At the bare minimum, the frequent, repeated acts of violence in videogames have a desensitization effect, which leads to a reduction in our ability to feel empathy and which makes us more tolerant of images of extreme violence. That said, the effect is, as far as I am concerned, not significantly more pronounced that that of any other form of visual media.
There's evidence to suggest that there is some increase in aggression in people, particularly kids, after playing violent videogames, but there's also evidence to suggest that that influence is easily countered.
AT WORST, videogames serve as a model for already violent or unstable people to base their violence on, and as a reinforcer of aggressive tendencies. No normal person is going to be made to commit an act of criminal violence as a direct result of playing videogames.
-m
Have to dissagree with you slightly there, almost all of the evidence supporting an increase in aggression following a session of exposure to violent gaming content is at best speculative and more often entirely circumstancial (the bobo test), most of the methods used to test this theory on children were incredibly biased, or at least the studies ive read were.
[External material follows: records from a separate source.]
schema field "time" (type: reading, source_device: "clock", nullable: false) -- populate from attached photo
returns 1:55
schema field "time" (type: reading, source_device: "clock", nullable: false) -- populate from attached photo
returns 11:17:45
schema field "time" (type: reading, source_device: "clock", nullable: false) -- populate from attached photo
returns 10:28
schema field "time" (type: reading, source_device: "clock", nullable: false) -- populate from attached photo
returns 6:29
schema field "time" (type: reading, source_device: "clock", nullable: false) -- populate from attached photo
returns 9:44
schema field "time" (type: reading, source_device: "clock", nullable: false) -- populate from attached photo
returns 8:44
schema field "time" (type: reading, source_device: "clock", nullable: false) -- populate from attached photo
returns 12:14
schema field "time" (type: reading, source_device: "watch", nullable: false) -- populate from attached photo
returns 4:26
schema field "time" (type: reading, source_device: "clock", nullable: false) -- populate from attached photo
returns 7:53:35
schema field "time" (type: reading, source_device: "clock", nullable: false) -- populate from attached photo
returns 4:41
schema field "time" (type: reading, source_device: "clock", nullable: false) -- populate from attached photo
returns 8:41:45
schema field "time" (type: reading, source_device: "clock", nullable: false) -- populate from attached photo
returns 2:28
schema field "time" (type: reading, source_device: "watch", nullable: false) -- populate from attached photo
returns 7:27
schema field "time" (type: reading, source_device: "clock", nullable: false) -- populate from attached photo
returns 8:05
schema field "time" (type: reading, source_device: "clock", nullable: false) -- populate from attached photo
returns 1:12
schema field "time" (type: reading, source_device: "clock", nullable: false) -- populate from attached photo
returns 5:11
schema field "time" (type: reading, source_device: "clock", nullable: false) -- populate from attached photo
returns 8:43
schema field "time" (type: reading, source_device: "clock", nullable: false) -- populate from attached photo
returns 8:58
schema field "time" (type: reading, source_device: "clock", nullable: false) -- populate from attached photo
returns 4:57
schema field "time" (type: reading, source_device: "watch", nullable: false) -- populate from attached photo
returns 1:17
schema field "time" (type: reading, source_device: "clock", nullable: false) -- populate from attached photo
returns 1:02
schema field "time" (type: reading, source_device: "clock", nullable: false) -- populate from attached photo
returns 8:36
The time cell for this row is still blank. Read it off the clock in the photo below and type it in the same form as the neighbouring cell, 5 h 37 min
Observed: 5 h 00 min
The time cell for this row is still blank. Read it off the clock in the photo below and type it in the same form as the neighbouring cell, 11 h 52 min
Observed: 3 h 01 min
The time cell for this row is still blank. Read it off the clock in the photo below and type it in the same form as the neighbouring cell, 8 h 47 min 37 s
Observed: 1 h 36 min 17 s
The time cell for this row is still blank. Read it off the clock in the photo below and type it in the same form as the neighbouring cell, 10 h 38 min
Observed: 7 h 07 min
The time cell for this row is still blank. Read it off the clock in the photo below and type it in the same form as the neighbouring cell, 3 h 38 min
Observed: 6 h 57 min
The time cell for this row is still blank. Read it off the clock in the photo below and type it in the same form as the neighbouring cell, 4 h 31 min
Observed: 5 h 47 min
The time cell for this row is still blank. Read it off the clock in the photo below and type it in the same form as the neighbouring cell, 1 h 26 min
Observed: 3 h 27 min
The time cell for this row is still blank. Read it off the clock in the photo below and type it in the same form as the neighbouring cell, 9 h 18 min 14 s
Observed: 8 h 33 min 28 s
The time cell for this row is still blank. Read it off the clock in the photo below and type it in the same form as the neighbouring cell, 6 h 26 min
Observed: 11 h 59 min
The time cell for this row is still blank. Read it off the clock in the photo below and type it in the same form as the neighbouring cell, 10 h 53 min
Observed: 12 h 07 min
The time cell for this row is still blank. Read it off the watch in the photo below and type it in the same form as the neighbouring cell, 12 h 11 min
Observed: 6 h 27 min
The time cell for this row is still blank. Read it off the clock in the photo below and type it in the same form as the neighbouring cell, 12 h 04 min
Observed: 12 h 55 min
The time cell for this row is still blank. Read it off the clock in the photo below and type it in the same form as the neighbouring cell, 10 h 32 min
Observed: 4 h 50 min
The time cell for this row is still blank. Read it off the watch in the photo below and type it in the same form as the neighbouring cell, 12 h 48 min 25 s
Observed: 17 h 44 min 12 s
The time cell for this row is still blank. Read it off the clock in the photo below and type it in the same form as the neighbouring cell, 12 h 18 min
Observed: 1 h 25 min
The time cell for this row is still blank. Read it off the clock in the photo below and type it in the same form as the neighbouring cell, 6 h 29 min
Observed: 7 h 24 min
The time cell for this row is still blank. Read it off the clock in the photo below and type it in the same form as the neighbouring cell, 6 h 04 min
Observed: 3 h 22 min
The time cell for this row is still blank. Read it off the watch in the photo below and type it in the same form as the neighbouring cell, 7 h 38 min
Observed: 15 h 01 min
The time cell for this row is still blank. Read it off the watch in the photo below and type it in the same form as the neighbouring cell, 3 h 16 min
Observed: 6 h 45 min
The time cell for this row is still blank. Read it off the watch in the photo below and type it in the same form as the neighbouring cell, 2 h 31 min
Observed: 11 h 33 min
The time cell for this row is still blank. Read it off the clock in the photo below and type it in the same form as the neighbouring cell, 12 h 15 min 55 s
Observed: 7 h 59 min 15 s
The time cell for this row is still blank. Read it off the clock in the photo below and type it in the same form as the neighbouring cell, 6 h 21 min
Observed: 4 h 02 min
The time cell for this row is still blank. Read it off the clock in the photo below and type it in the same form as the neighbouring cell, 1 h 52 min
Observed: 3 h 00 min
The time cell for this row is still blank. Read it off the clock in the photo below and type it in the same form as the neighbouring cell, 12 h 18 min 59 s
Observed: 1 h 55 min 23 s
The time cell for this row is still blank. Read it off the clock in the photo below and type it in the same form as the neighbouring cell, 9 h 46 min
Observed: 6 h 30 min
Violence in video games, as in films, books, comics, on the news or any media format can and will be used as a model for people who are already commited to performing an act of violence but that in no way substantiates the argument that said media is providing motivation and or justification for violence, aka turning otherwise non-violent people into raving sociopaths with the complete lack of empathy that entails.
The key issue in this as in all arguments against explicit media is the context in which said media is viewed. I think its not the violence itself that is a factor, it is the moral justification (or lack of it) for said violence that is offered by the game's story, ie violence for violence's sake with no justification. even in some of the most ultra-violent games there is still a clear definition of right and wrong whithin the story. And even without that definition it would again take a complete sociopath devoid of any moral compass to take that as promotion of violent acts. The only exeption would be very young children who are not fully aware of right and wrong, and in that instance any ill action would be a direct product of poor parenting.
On the desensitization issue, i dont see how exposure to game violence makes you less empathic to others at all, i do believe it gradually removes any shock/fear/disgust that you are instinctively compelled to feel when exposed to such violence but that is a mere physical response to visual stimuli. empathy is a complex emotional connection, the ability to view things from the perpective of others, you are born with it and it is reinforced on you from the early stages of infancy and onwards. It is not something that can be watered down by anything short of intense psychological trauma or brain damage. Those cases aside people with no empathy were like that from birth and no video game "made" them do anything.
If anything, i think age restrictions on games should be better judged and better enforced. Banning violent content alltogether will achieve nothing. games dont kill people, people do.